T PnnLateralScaling { get; }
Property Value
- T
PnnUseLateralConnections
Use lateral connections in progressive networks. Default: true.
bool PnnUseLateralConnections { get; }
Property Value
Remarks
Reference: Rusu et al. "Progressive Neural Networks" (2016)
RandomSeed
Random seed for reproducibility. Default: null (random).
int? RandomSeed { get; }
Property Value
- int?
SamplesPerTask
Number of samples per task to store in memory. Default: auto-calculated based on MemorySize.
int SamplesPerTask { get; }
Property Value
SiC
SI regularization coefficient (c).
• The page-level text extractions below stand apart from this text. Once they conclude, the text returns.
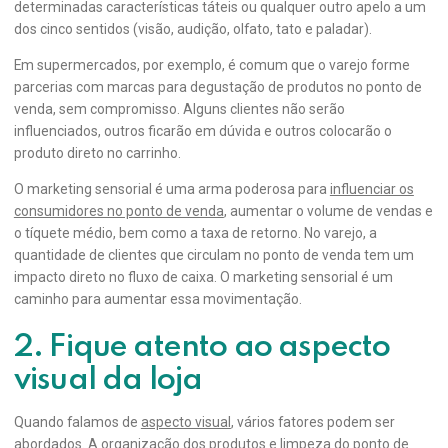
determinadas características táteis ou qualquer outro apelo a um
dos cinco sentidos (visão, audição, olfato, tato e paladar).
Em supermercados, por exemplo, é comum que o varejo forme
parcerias com marcas para degustação de produtos no ponto de
venda, sem compromisso. Alguns clientes não serão
influenciados, outros ficarão em dúvida e outros colocarão o
produto direto no carrinho.
O marketing sensorial é uma arma poderosa para
influenciar os
consumidores no ponto de venda
, aumentar o volume de vendas e
o tíquete médio, bem como a taxa de retorno. No varejo, a
quantidade de clientes que circulam no ponto de venda tem um
impacto direto no fluxo de caixa. O marketing sensorial é um
caminho para aumentar essa movimentação.
2. Fique atento ao aspecto
visual da loja
Quando falamos de
aspecto visual
, vários fatores podem ser
abordados. A organização dos produtos e limpeza do ponto de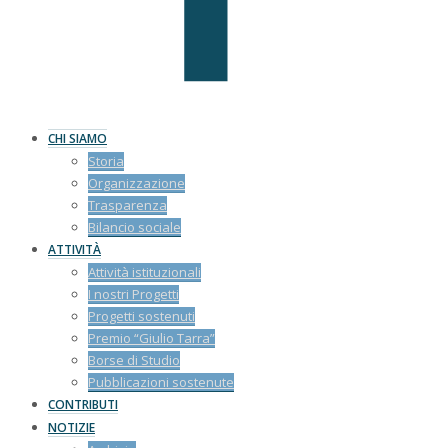
CHI SIAMO
Storia
Organizzazione
Trasparenza
Bilancio sociale
ATTIVITÀ
Attività istituzionali
I nostri Progetti
Progetti sostenuti
Premio “Giulio Tarra”
Borse di Studio
Pubblicazioni sostenute
CONTRIBUTI
NOTIZIE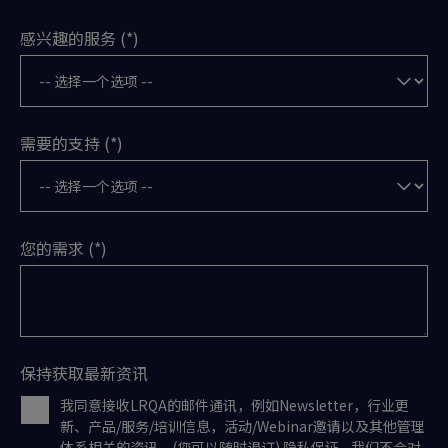
感兴趣的服务
需要的支持
您的需求
保持获取最新资讯
我同意接收LRQA的邮件通讯，例如Newsletter，行业更
新、产品/服务/培训信息，活动/Webinar邀请以及其他管理
体系相关的资讯。(您可以随时退订) 隐私保证 - 我们不会对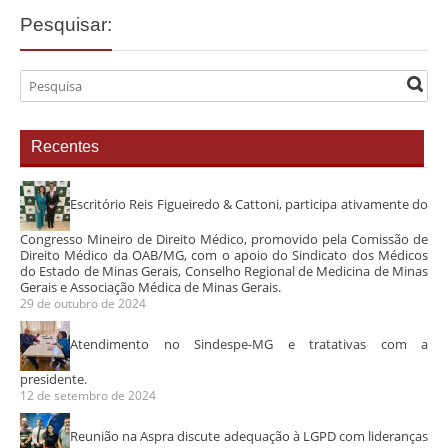
Pesquisar:
Recentes
Escritório Reis Figueiredo & Cattoni, participa ativamente do
Congresso Mineiro de Direito Médico, promovido pela Comissão de
Direito Médico da OAB/MG, com o apoio do Sindicato dos Médicos
do Estado de Minas Gerais, Conselho Regional de Medicina de Minas
Gerais e Associação Médica de Minas Gerais.
29 de outubro de 2024
Atendimento no Sindespe-MG e tratativas com a
presidente.
12 de setembro de 2024
Reunião na Aspra discute adequação à LGPD com lideranças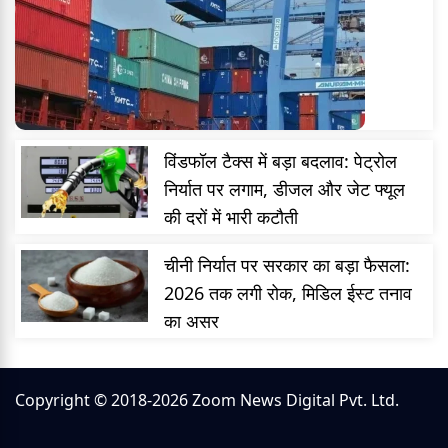
विंडफॉल टैक्स में बड़ा बदलाव: पेट्रोल
निर्यात पर लगाम, डीजल और जेट फ्यूल
की दरों में भारी कटौती
चीनी निर्यात पर सरकार का बड़ा फैसला:
2026 तक लगी रोक, मिडिल ईस्ट तनाव
का असर
Copyright © 2018-2026 Zoom News Digital Pvt. Ltd.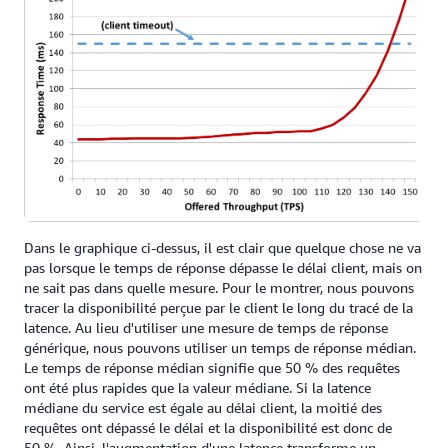
Dans le graphique ci-dessus, il est clair que quelque chose ne va
pas lorsque le temps de réponse dépasse le délai client, mais on
ne sait pas dans quelle mesure. Pour le montrer, nous pouvons
tracer la disponibilité perçue par le client le long du tracé de la
latence. Au lieu d'utiliser une mesure de temps de réponse
générique, nous pouvons utiliser un temps de réponse médian.
Le temps de réponse médian signifie que 50 % des requêtes
ont été plus rapides que la valeur médiane. Si la latence
médiane du service est égale au délai client, la moitié des
requêtes ont dépassé le délai et la disponibilité est donc de
50 %. Ainsi, l'augmentation d'une latence transforme un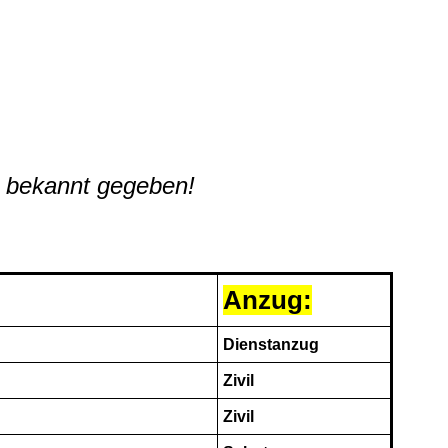
 bekannt gegeben!
Anzug:
Dienstanzug
Zivil
Zivil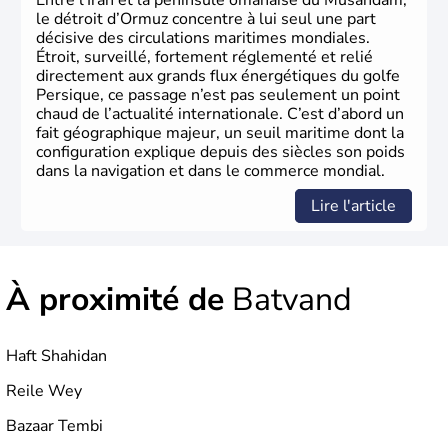
Entre l’Iran et la péninsule omanaise du Musandam,
le détroit d’Ormuz concentre à lui seul une part
décisive des circulations maritimes mondiales.
Étroit, surveillé, fortement réglementé et relié
directement aux grands flux énergétiques du golfe
Persique, ce passage n’est pas seulement un point
chaud de l’actualité internationale. C’est d’abord un
fait géographique majeur, un seuil maritime dont la
configuration explique depuis des siècles son poids
dans la navigation et dans le commerce mondial.
Lire l'article
À proximité de
Batvand
Haft Shahidan
Reile Wey
Bazaar Tembi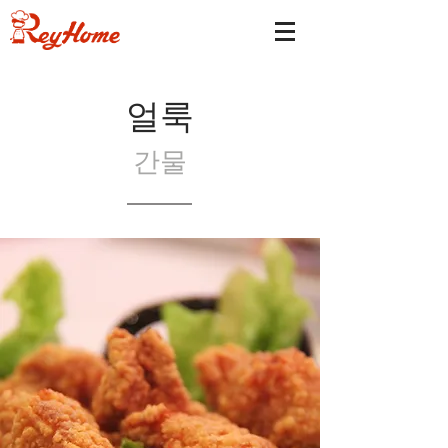
얼룩
간물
Default: 0.1.
T SiC { get; }
Property Value
- T
Remarks
Reference: Zenke et al. "Continual Learning Through Synaptic Intelligence" (2017)
SiXi
SI dampening factor (xi). Default: 0.1.
T SiXi { get; }
Property Value
- T
UseEmpiricalFisher
Use empirical Fisher (gradient squared) vs true Fisher. Default: true.
bool UseEmpiricalFisher { get; }
Property Value
UseGradientClipping
Enable gradient clipping. Default: false.
bool UseGradientClipping { get; }
Property Value
UsePrioritizedReplay
Use prioritized experience replay based on sample importance. Default: false.
bool UsePrioritizedReplay { get; }
Property Value
UseSoftTargets
Use soft targets from teacher model. Default: true.
bool UseSoftTargets { get; }
Property Value
UseWeightDecay
Enable weight decay regularization. Default: false.
bool UseWeightDecay { get; }
Property Value
WeightDecay
Weight decay coefficient. Default: 0.0001.
T WeightDecay { get; }
Property Value
- T
Methods
IsValid()
Validates the configuration.
bool IsValid()
Returns
- bool
True if the configuration is valid; otherwise, false.